A living will—also known as an Advance Health Care Directive—is a document in which the declarant or principal (person making the living will) specifies what kind of medical treatment the declarant does and does not want if the declarant has a medical emergency and is unable to communicate those wishes. A living will may direct health care providers to administer, withhold, or withdraw life-sustaining treatments if the declarant is in a terminal or irreversible condition.
Laws and terminology for documents related to living wills, Advance Health Care Directives, Do Not Resuscitate orders (DNRs), and other health care documents vary from state to state. These laws are generally located in a state’s statutes—often in the probate code or estates code.

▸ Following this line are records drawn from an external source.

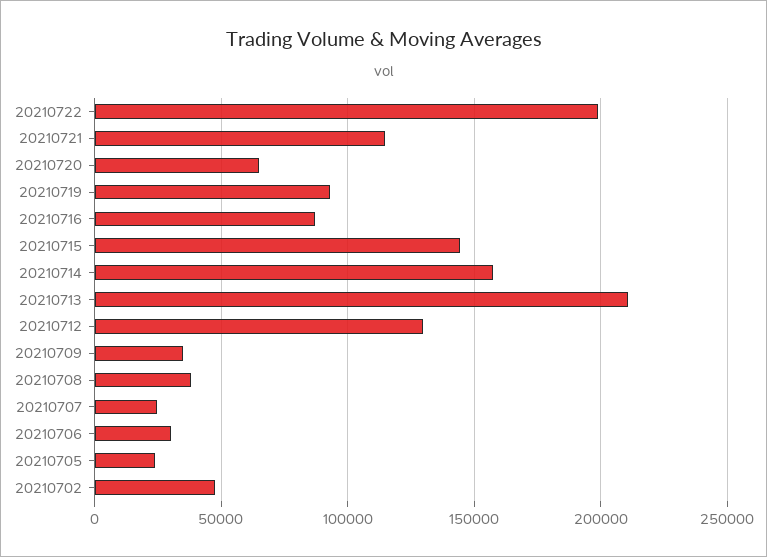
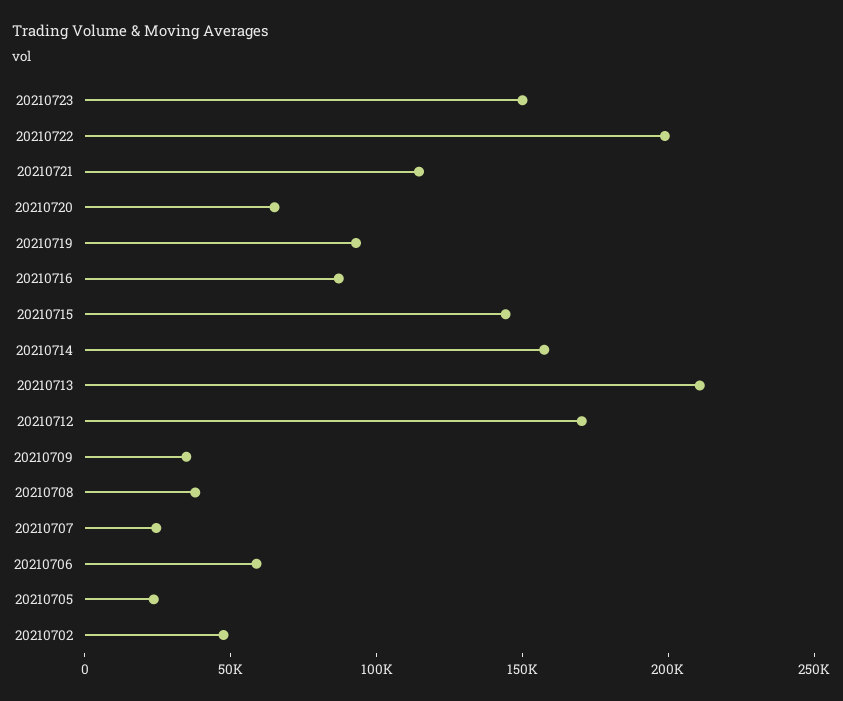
  {
    "20210722": 200000,
    "20210721": 115000,
    "20210720": 65000,
    "20210719": 95000,
    "20210716": 85000,
    "20210715": 145000,
    "20210714": 155000,
    "20210713": 210000,
-   "20210712": 130000,
+   "20210712": 170000,
    "20210709": 35000,
    "20210708": 40000,
    "20210707": 25000,
-   "20210706": 30000,
+   "20210706": 60000,
    "20210705": 25000,
-   "20210702": 50000
+   "20210702": 50000,
+   "20210723": 150000
  }

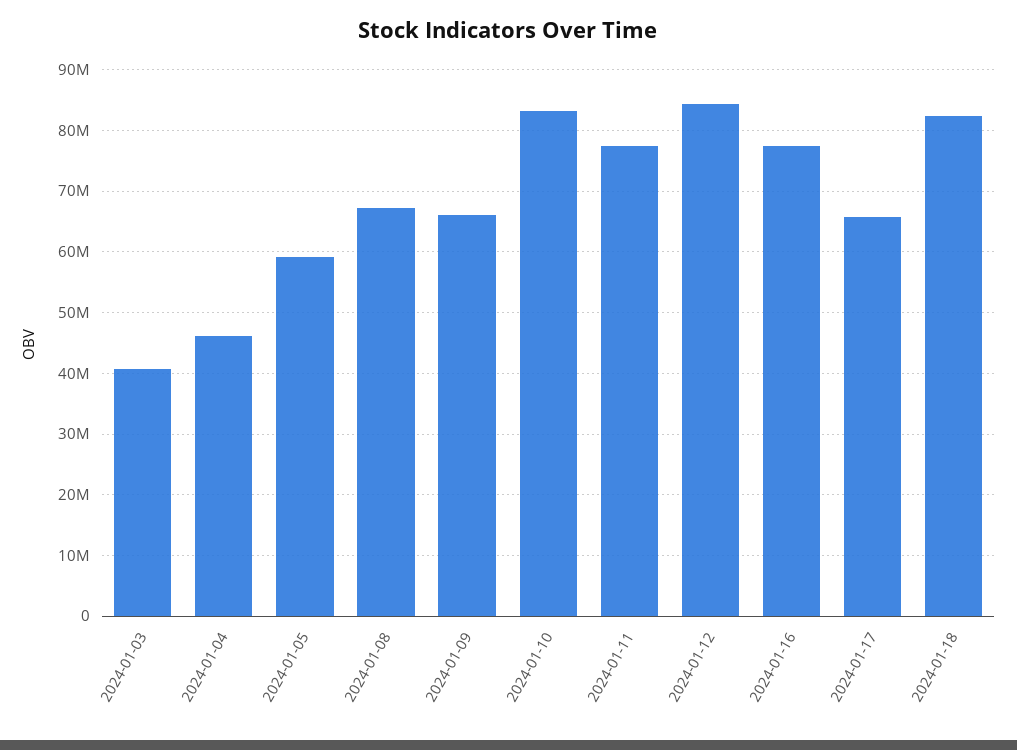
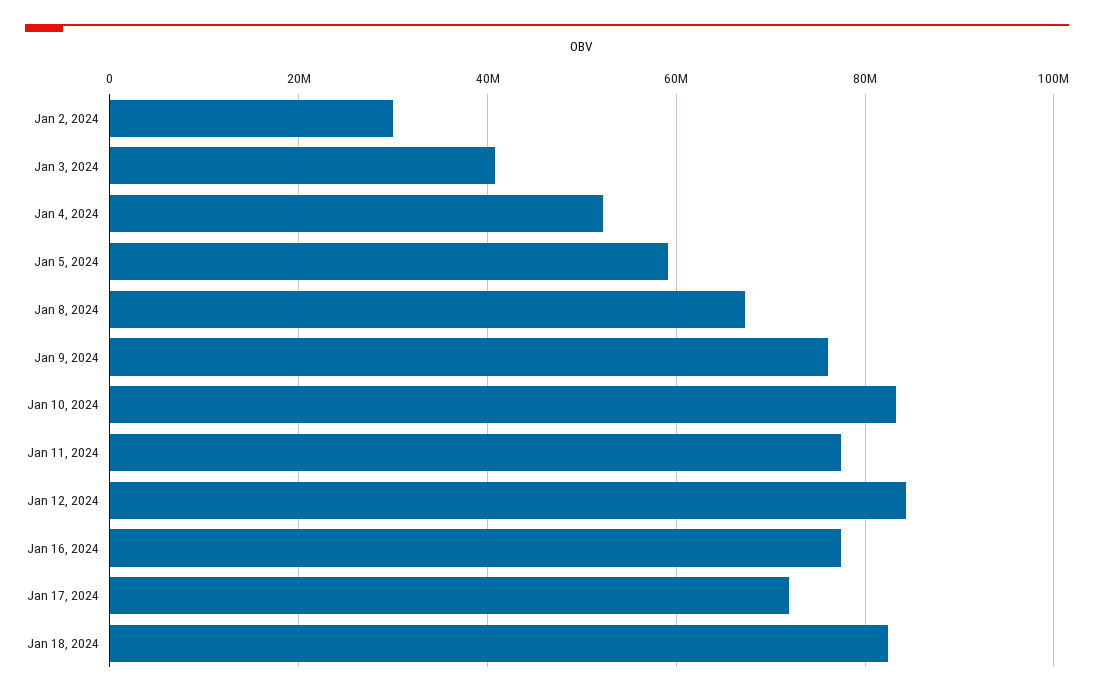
  {
    "2024-01-03": 41000000,
-   "2024-01-04": 46000000,
+   "2024-01-04": 52000000,
    "2024-01-05": 59000000,
    "2024-01-08": 67000000,
-   "2024-01-09": 66000000,
+   "2024-01-09": 76000000,
    "2024-01-10": 83000000,
    "2024-01-11": 77000000,
    "2024-01-12": 84000000,
    "2024-01-16": 77000000,
-   "2024-01-17": 66000000,
+   "2024-01-17": 72000000,
-   "2024-01-18": 82000000
+   "2024-01-18": 82000000,
+   "Jan 2, 2024": 30000000
  }

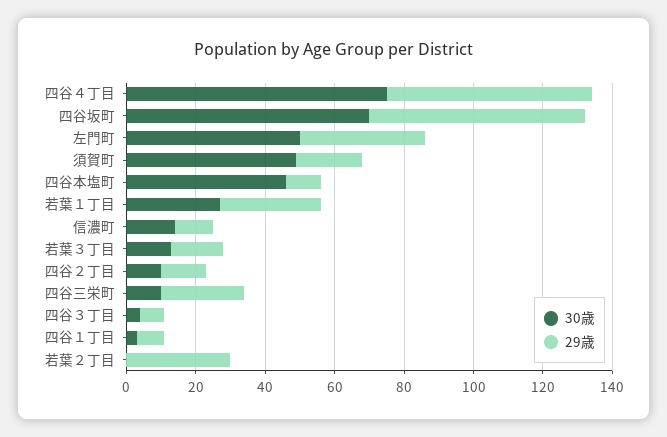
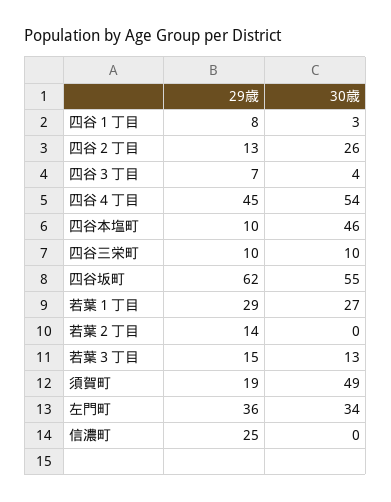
  {
    "30歳": {
-     "四谷４丁目": 75,
+     "四谷４丁目": 54,
-     "四谷坂町": 70,
+     "四谷坂町": 55,
-     "左門町": 50,
+     "左門町": 34,
      "須賀町": 49,
      "四谷本塩町": 46,
      "若葉１丁目": 27,
-     "信濃町": 15,
+     "信濃町": 0,
      "若葉３丁目": 13,
-     "四谷２丁目": 10,
+     "四谷２丁目": 26,
      "四谷三栄町": 10,
      "四谷３丁目": 4,
      "四谷１丁目": 3,
      "若葉２丁目": 0
    },
    "29歳": {
-     "四谷４丁目": 60,
+     "四谷４丁目": 45,
      "四谷坂町": 62,
      "左門町": 36,
      "須賀町": 19,
      "四谷本塩町": 10,
      "若葉１丁目": 29,
-     "信濃町": 10,
+     "信濃町": 25,
      "若葉３丁目": 15,
      "四谷２丁目": 13,
-     "四谷三栄町": 25,
+     "四谷三栄町": 10,
      "四谷３丁目": 7,
      "四谷１丁目": 8,
-     "若葉２丁目": 30
+     "若葉２丁目": 14
    }
  }

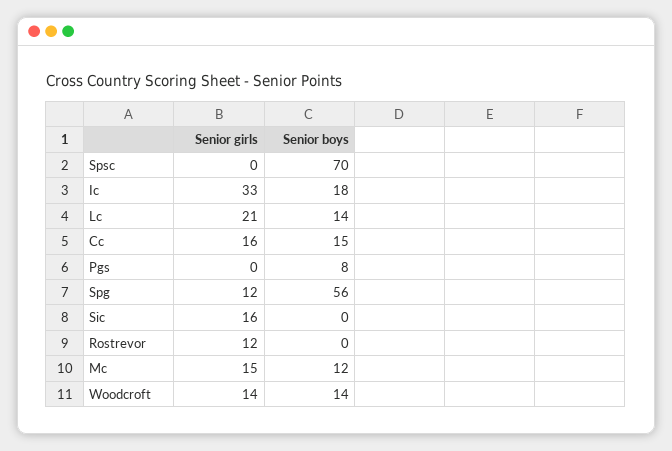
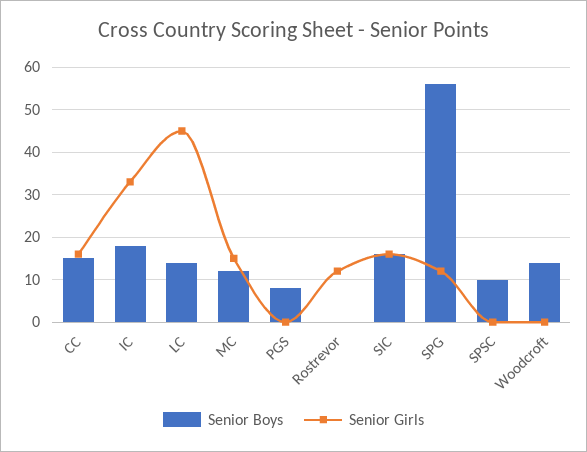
  {
    "Senior girls": {
      "Spsc": 0,
      "Ic": 33,
-     "Lc": 21,
+     "Lc": 45,
      "Cc": 16,
      "Pgs": 0,
      "Spg": 12,
      "Sic": 16,
      "Rostrevor": 12,
      "Mc": 15,
-     "Woodcroft": 14
+     "Woodcroft": 0
    },
    "Senior boys": {
-     "Spsc": 70,
+     "Spsc": 10,
      "Ic": 18,
      "Lc": 14,
      "Cc": 15,
      "Pgs": 8,
      "Spg": 56,
-     "Sic": 0,
+     "Sic": 15,
      "Rostrevor": 0,
      "Mc": 12,
      "Woodcroft": 14
    }
  }

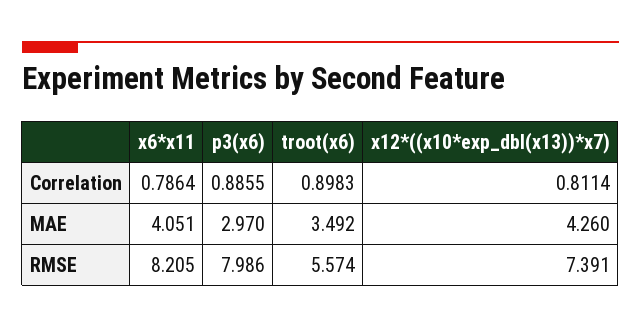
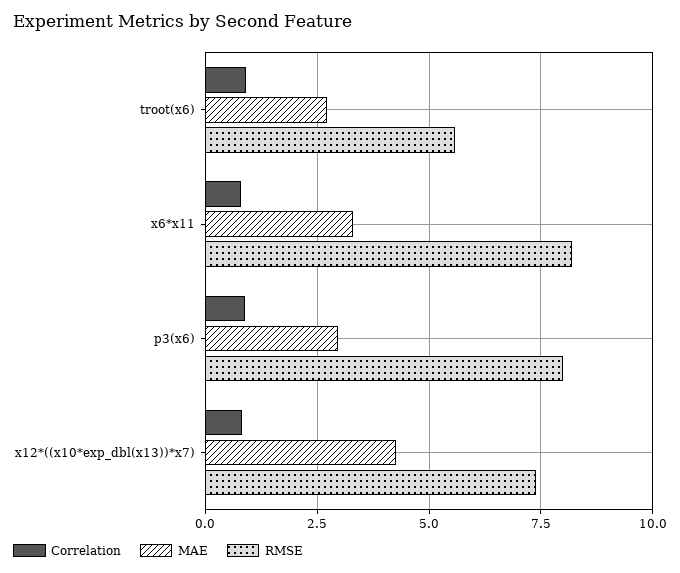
  {
    "Correlation": {
      "x6*x11": 0.7864,
      "p3(x6)": 0.8855,
      "troot(x6)": 0.8983,
      "x12*((x10*exp_dbl(x13))*x7)": 0.8114
    },
    "MAE": {
-     "x6*x11": 4.051,
+     "x6*x11": 3.25,
      "p3(x6)": 2.97,
-     "troot(x6)": 3.492,
+     "troot(x6)": 2.75,
      "x12*((x10*exp_dbl(x13))*x7)": 4.26
    },
    "RMSE": {
      "x6*x11": 8.205,
      "p3(x6)": 7.986,
      "troot(x6)": 5.574,
      "x12*((x10*exp_dbl(x13))*x7)": 7.391
    }
  }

In West Virginia, a living will, also known as an Advance Directive for Health Care, is a legal document that allows an individual to state their wishes regarding medical treatment in the event that they become incapacitated and unable to communicate. This document can include instructions on the use of life-sustaining treatments if the individual is in a terminal condition or in a state of permanent unconsciousness. West Virginia Code Chapter 16, Article 30, specifically addresses the creation and use of advance directives. The law allows for the appointment of a health care surrogate to make decisions on behalf of the individual if they are unable to do so. Additionally, West Virginia recognizes Do Not Resuscitate (DNR) orders, which must be signed by both the patient and their physician, indicating that in the event of a cardiac or respiratory arrest, resuscitation should not be attempted. It's important for individuals to ensure that their living wills and other advance directives comply with West Virginia's specific legal requirements to be considered valid.